Brief a: From the entries below, copy out the lines starting with the one that contains "qualunque tipo di giocatori" and running through the end of the entries, both ends included, with the pictures left out.

Source text:
- - -

The long saga of the government’s nearly two-year effort to identify and retrieve classified documents (among other government property) stolen by ex-president Donald Trump on his way out of the White House has become a farce.
The slow drip of information about Trump’s mishandling of those documents, which has lately become a gusher, seems to have had a hypnotic effect on the public. Each new piece of information is duly reported, but quickly cedes its place in the news cycle to the next one. The collective public reaction has become more “That’s Trump for ya!” than “Why isn’t this man in jail?”
He should be.
Take a step back. Get away from the drips and look at the complete picture revealed by a timeline of the saga of the stolen documents. Ask yourself, “What would the government have done to me if I had done this?”
January 2021
Trump leaves office, taking with him a truckload of government property including hundreds of documents bearing classification and “top secret” markings.
There was reportedly no attempt to keep a record or catalogue of the classified materials Trump removed from the White House. To this day, there is no complete record of everything Trump took with him.
January 2022
A full year after leaving office, Trump returns some of the documents. According to the National Archives, in January 2022 Trump’s legal team transferred some fifteen boxes of records from Trump’s residence at Mar-a-Lago to the custody of the archives. The provision of the documents followed “ongoing communications with the former President’s representatives throughout 2021 about what appeared to be missing Presidential records.”
The records included classified national security information “up to the level of Top Secret and including Sensitive Compartmented Information and Special Access Program materials,” meaning some of the nation’s most closely held secrets.

- - -

Brief b: Continue the timeline of the Trump classified documents from the point where it stops.

- - -

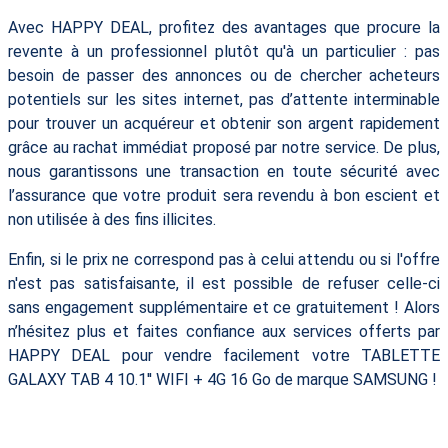
Avec HAPPY DEAL, profitez des avantages que procure la
revente à un professionnel plutôt qu'à un particulier : pas
besoin de passer des annonces ou de chercher acheteurs
potentiels sur les sites internet, pas d’attente interminable
pour trouver un acquéreur et obtenir son argent rapidement
grâce au rachat immédiat proposé par notre service. De plus,
nous garantissons une transaction en toute sécurité avec
l’assurance que votre produit sera revendu à bon escient et
non utilisée à des fins illicites.
Enfin, si le prix ne correspond pas à celui attendu ou si l'offre
n'est pas satisfaisante, il est possible de refuser celle-ci
sans engagement supplémentaire et ce gratuitement ! Alors
n’hésitez plus et faites confiance aux services offerts par
HAPPY DEAL pour vendre facilement votre TABLETTE
GALAXY TAB 4 10.1'' WIFI + 4G 16 Go de marque SAMSUNG !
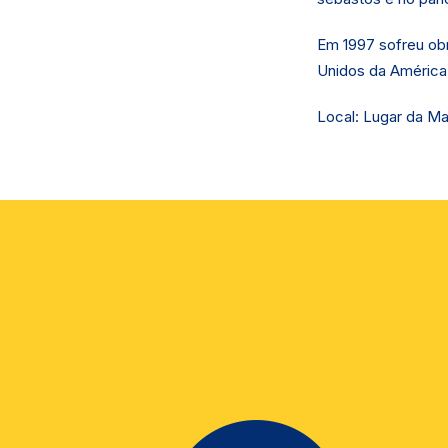
Em 1997 sofreu ob
Unidos da América
Local: Lugar da Mai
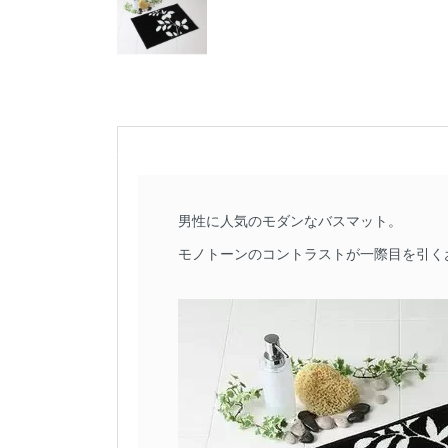
男性に人気のモダンなバスマット。
モノトーンのコントラストが一際目を引く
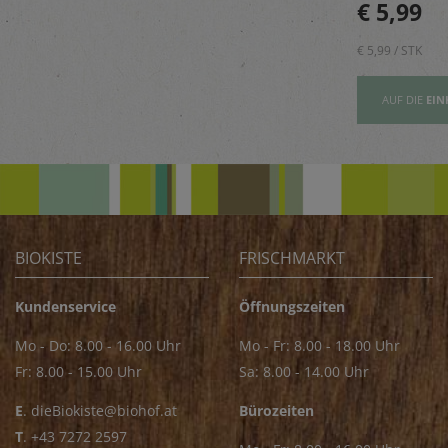
Golija-Gebirges - perfekt
€ 5,89
€ 5,99
vor.
zum Verfeinern von z.B.
Saucen
€ 5,89 / STK
€ 5,99 / STK
AUFSLISTE
AUF DIE
EINKAUFSLISTE
AUF DIE
EIN
BIOKISTE
FRISCHMARKT
Kundenservice
Öffnungszeiten
Mo - Do: 8.00 - 16.00 Uhr
Mo - Fr: 8.00 - 18.00 Uhr
Fr: 8.00 - 15.00 Uhr
Sa: 8.00 - 14.00 Uhr
E
.
dieBiokiste@biohof.at
Bürozeiten
T
.
+43 7272 2597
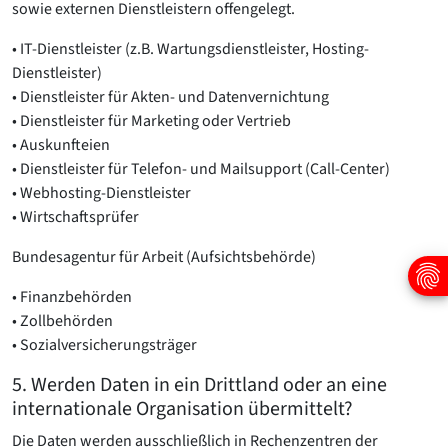
sowie externen Dienstleistern offengelegt.
• IT-Dienstleister (z.B. Wartungsdienstleister, Hosting-
Dienstleister)
• Dienstleister für Akten- und Datenvernichtung
• Dienstleister für Marketing oder Vertrieb
• Auskunfteien
• Dienstleister für Telefon- und Mailsupport (Call-Center)
• Webhosting-Dienstleister
• Wirtschaftsprüfer
Bundesagentur für Arbeit (Aufsichtsbehörde)
• Finanzbehörden
• Zollbehörden
• Sozialversicherungsträger
5. Werden Daten in ein Drittland oder an eine
internationale Organisation übermittelt?
Die Daten werden ausschließlich in Rechenzentren der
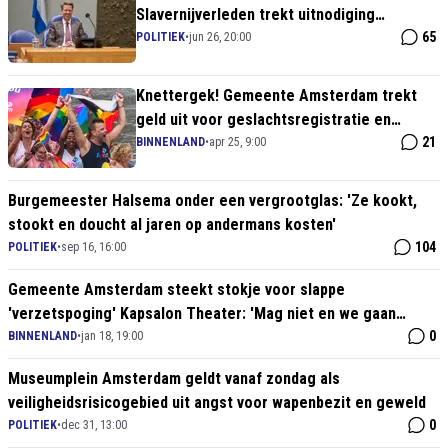
Slavernijverleden trekt uitnodiging
Kamervoorzitter Martin Bosma (PVV) in
65
POLITIEK
•
jun 26, 20:00
Knettergek! Gemeente Amsterdam trekt
geld uit voor geslachtsregistratie en
negeert landelijk beleid
21
BINNENLAND
•
apr 25, 9:00
Burgemeester Halsema onder een vergrootglas: 'Ze kookt,
stookt en doucht al jaren op andermans kosten'
104
POLITIEK
•
sep 16, 16:00
Gemeente Amsterdam steekt stokje voor slappe
'verzetspoging' Kapsalon Theater: 'Mag niet en we gaan
handhaven!'
0
BINNENLAND
•
jan 18, 19:00
Museumplein Amsterdam geldt vanaf zondag als
veiligheidsrisicogebied uit angst voor wapenbezit en geweld
0
POLITIEK
•
dec 31, 13:00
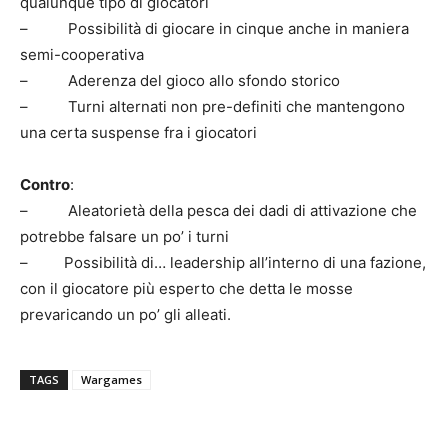
qualunque tipo di giocatori
– Possibilità di giocare in cinque anche in maniera
semi-cooperativa
– Aderenza del gioco allo sfondo storico
– Turni alternati non pre-definiti che mantengono
una certa suspense fra i giocatori
Contro
:
– Aleatorietà della pesca dei dadi di attivazione che
potrebbe falsare un po’ i turni
– Possibilità di… leadership all’interno di una fazione,
con il giocatore più esperto che detta le mosse
prevaricando un po’ gli alleati.
TAGS
Wargames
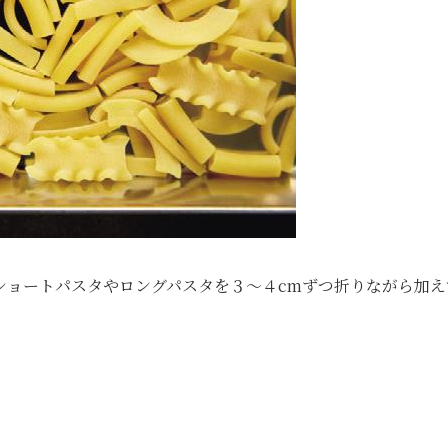
ショートパスタやロングパスタを３〜４cmずつ折りながら加え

- - -

Answer a:
qualunque tipo di giocatori
– Possibilità di giocare in cinque anche in maniera
semi-cooperativa
– Aderenza del gioco allo sfondo storico
– Turni alternati non pre-definiti che mantengono
una certa suspense fra i giocatori
Contro
:
– Aleatorietà della pesca dei dadi di attivazione che
potrebbe falsare un po’ i turni
– Possibilità di… leadership all’interno di una fazione,
con il giocatore più esperto che detta le mosse
prevaricando un po’ gli alleati.
TAGS
Wargames
ショートパスタやロングパスタを３〜４cmずつ折りながら加え

Answer b:
According to “multiple people briefed on his efforts,” in late 2021 Trump personally went through the boxes stored at Mar-a-Lago before they were turned over to the archives. Sources informed the Washington Post that “Trump himself eventually packed the boxes that were returned in January,” and that Trump seemed determined to declare “that all material sought by the archives had been handed over.”
February 2022
According to the Washington Post, Trump dictated a statement dated February 7 that he had returned “everything” the archives had requested. The draft letter was never released over concerns by some of his legal team that it was not accurate. He asked one of his lawyers, Alex Cannon, to send a similar message to the archives, but she refused, unsure that the statement would be truthful. Around the same time, Trump told aides that the documents in the boxes were “newspaper clippings” and not relevant to the archives.
May 11, 2022
The Department of Justice serves Trump with a grand jury subpoena. The subpoena calls for, among other things, “any and all documents or writings in the custody or control of Donald J. Trump and/or the Office of Donald J. Trump bearing classification markings. . .”
According to a Department of Justice court filing, the subpoena was necessary because “the FBI developed evidence indicating that even after the Fifteen Boxes were provided [to the archives in January] . . . dozens of additional boxes remained” at Mar-a-Lago.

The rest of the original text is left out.